START Records for this task

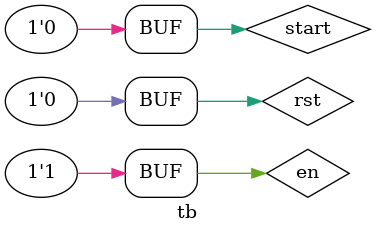
<source format=sv>
`timescale 1ns / 1ps
`define HALF_PERIOD 5
module tb();

    parameter symb_width = 14;
    parameter symb_frac = 12;
    parameter clk_freq = 96_000_000;
    parameter spl_rate = 48_000_000;
    parameter carrier_frq = 240_000;
    parameter baud_rate = 50_000;
    parameter sync_len = 32;
    
    reg clk;
    always #`HALF_PERIOD clk = (clk === 1'b0);
    wire en = 1;
    wire rst = 0;
    reg start = 0;
    wire signed [symb_width-1:0] I, Q;
//    wire sym_gen_ready;
    
    wire new_sample;
    clockdiv
    #(
        .I_CLK_FRQ(clk_freq),
        .FREQUENCY(spl_rate)
    ) sample_rate_generator (
        .rst(0),
        .en(en),
        .i_clk(clk),
        .o_clk(new_sample)
    );
    
    IQGenerator #(
        .SYMBOL_WIDTH(symb_width),
        .SYMBOL_FRAC(symb_frac),
        .SAMPLE_RATE(spl_rate),
        .FREQUENCY(carrier_frq),
        .RES(8)
    ) carrier (
        .clk(clk),
        .rst(rst),
        .en(en),
        .new_sample(new_sample),
        .offset(0),
        .I(I),
        .Q(Q)
    );
    
endmodule

</source>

END Records for this task

**Activity**
Write the records above out again exactly, but not the pictures.

**Task output**
<source format=sv>
`timescale 1ns / 1ps
`define HALF_PERIOD 5
module tb();

    parameter symb_width = 14;
    parameter symb_frac = 12;
    parameter clk_freq = 96_000_000;
    parameter spl_rate = 48_000_000;
    parameter carrier_frq = 240_000;
    parameter baud_rate = 50_000;
    parameter sync_len = 32;
    
    reg clk;
    always #`HALF_PERIOD clk = (clk === 1'b0);
    wire en = 1;
    wire rst = 0;
    reg start = 0;
    wire signed [symb_width-1:0] I, Q;
//    wire sym_gen_ready;
    
    wire new_sample;
    clockdiv
    #(
        .I_CLK_FRQ(clk_freq),
        .FREQUENCY(spl_rate)
    ) sample_rate_generator (
        .rst(0),
        .en(en),
        .i_clk(clk),
        .o_clk(new_sample)
    );
    
    IQGenerator #(
        .SYMBOL_WIDTH(symb_width),
        .SYMBOL_FRAC(symb_frac),
        .SAMPLE_RATE(spl_rate),
        .FREQUENCY(carrier_frq),
        .RES(8)
    ) carrier (
        .clk(clk),
        .rst(rst),
        .en(en),
        .new_sample(new_sample),
        .offset(0),
        .I(I),
        .Q(Q)
    );
    
endmodule

</source>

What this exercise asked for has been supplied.